_Work order_. Please continue the async MariaDB connector text below from the point where it stops.

_Document passage_.
Use this connector with **LangChain** to build powerful AI applications:

- **Natural Language SQL** - Convert questions to SQL queries
- **RAG with MariaDB** - Use MariaDB as a vector store for document embeddings
- **Hybrid Search** - Combine full-text and semantic search
- **SQL Agents** - Build database agents that answer complex questions

See the complete guide: [LangChain Integration Guide](https://github.com/chanikkyasaai/async-mariadb-ml/blob/main/docs/integrations/LANGCHAIN.md)

**Quick Example:**
```python
from async_mariadb_connector import AsyncMariaDB

async def langchain_example():
    db = AsyncMariaDB()
    
    # Get schema for LLM context
    schema = await db.fetch_all("SHOW TABLES")
    
    # Execute SQL generated by LLM
    results = await db.fetch_all("SELECT * FROM users WHERE age > 30")
    
    await db.close()
```

Check out our working examples in [`examples/integrations/`](https://github.com/chanikkyasaai/async-mariadb-ml/tree/main/examples/integrations):
- `langchain_mariadb_async.py` - SQL chain example
- `langchain_mariadb_rag.ipynb` - RAG with vector embeddings

## Future-Ready for AI and Modern Applications

This connector is designed for the future of data engineering and AI. The combination of non-blocking I/O, efficient bulk operations, and direct DataFrame integration makes it the ideal choice for:

-   **Building high-performance RAG pipelines** with vector embeddings stored in MariaDB.
-   **Creating fast, scalable data APIs** for web and mobile applications.
-   **Powering ETL and data processing workflows** that require high concurrency.

_Records provided_.
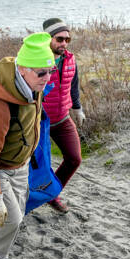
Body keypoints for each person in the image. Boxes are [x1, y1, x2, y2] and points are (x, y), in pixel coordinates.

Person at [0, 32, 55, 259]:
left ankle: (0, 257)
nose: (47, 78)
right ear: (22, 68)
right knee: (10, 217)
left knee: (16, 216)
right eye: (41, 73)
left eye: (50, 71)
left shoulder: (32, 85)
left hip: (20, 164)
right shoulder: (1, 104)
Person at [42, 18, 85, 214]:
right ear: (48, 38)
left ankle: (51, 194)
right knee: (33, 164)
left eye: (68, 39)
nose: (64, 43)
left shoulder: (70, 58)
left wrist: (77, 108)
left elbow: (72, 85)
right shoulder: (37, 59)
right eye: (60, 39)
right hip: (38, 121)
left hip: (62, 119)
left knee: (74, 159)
==
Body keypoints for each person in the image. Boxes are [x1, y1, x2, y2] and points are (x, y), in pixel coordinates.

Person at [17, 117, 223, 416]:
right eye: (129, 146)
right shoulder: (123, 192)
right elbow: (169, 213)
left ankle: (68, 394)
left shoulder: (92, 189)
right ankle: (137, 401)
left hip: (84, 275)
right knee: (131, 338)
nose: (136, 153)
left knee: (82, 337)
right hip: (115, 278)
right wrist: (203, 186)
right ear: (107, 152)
...
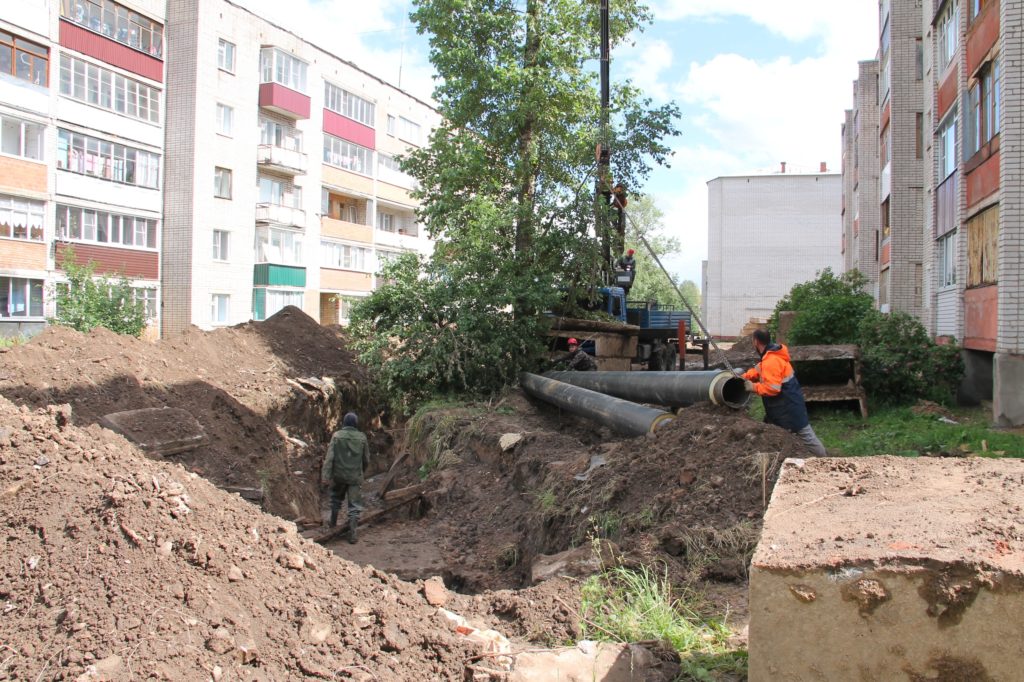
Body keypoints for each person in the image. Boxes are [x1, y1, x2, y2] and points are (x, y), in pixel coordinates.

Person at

_Result of this task_.
## Installation

```bash
pip install async-mariadb-connector
```

The package is now available on PyPI: https://pypi.org/project/async-mariadb-connector/

## Quick Start

First, spin up MariaDB with docker-compose:

```bash
docker-compose up -d
```

Then set up your `.env` file (copy from `.env.example`):

```ini
# .env
DB_HOST=127.0.0.1
DB_PORT=3307
DB_USER=root
DB_PASSWORD=root
DB_NAME=test_db
```

Now, you can connect and run queries asynchronously:

```python
import asyncio
import pandas as pd
from async_mariadb_connector import AsyncMariaDB

async def main():
    db = AsyncMariaDB()

    try:
        # Fetch all users into a DataFrame
        all_users_df = await db.fetch_all_df("SELECT * FROM users")
        print("All users:")
        print(all_users_df)
        
        # Batch insert multiple rows efficiently
        users_to_insert = [
            ("Alice", 25, "alice@example.com"),
            ("Bob", 30, "bob@example.com"),
            ("Charlie", 35, "charlie@example.com")
        ]
        rows = await db.executemany(
            "INSERT INTO users (name, age, email) VALUES (%s, %s, %s)",
            users_to_insert
        )
        print(f"Inserted {rows} users")

    finally:
        await db.close()

if __name__ == "__main__":
    asyncio.run(main())
```

## Production Monitoring

Monitor connection pool health in production environments:

```python
async def monitor_pool():
    db = AsyncMariaDB()
    
    # Get pool statistics
    stats = db.get_pool_stats()
    
    print(f"Connection Pool Status:")
    print(f"  Total connections: {stats['size']}/{stats['max_size']}")
    print(f"  In use: {stats['in_use']}")
    print(f"  Available: {stats['available']}")
    
    # Alert on pool exhaustion
    if stats['available'] == 0:
        print("⚠️ WARNING: Connection pool exhausted!")
    
    # Calculate utilization percentage
    utilization = (stats['in_use'] / stats['max_size']) * 100
    print(f"  Utilization: {utilization:.1f}%")
    
    await db.close()
```

**Integration with Observability Tools:**
- Export metrics to **Prometheus** for alerting
- Visualize trends in **Grafana** dashboards
- Send to **CloudWatch** for AWS monitoring
- Track in **Datadog** or **New Relic**

## Connect with the Author

This project was created by **Chanikya Nelapatla**.

-   **LinkedIn:** [https://www.linkedin.com/in/chanikkyasaai/](https://www.linkedin.com/in/chanikkyasaai/)
-   **GitHub:** [https://github.com/chanikkyasaai](https://github.com/chanikkyasaai)

## License

This project is licensed under the MIT License.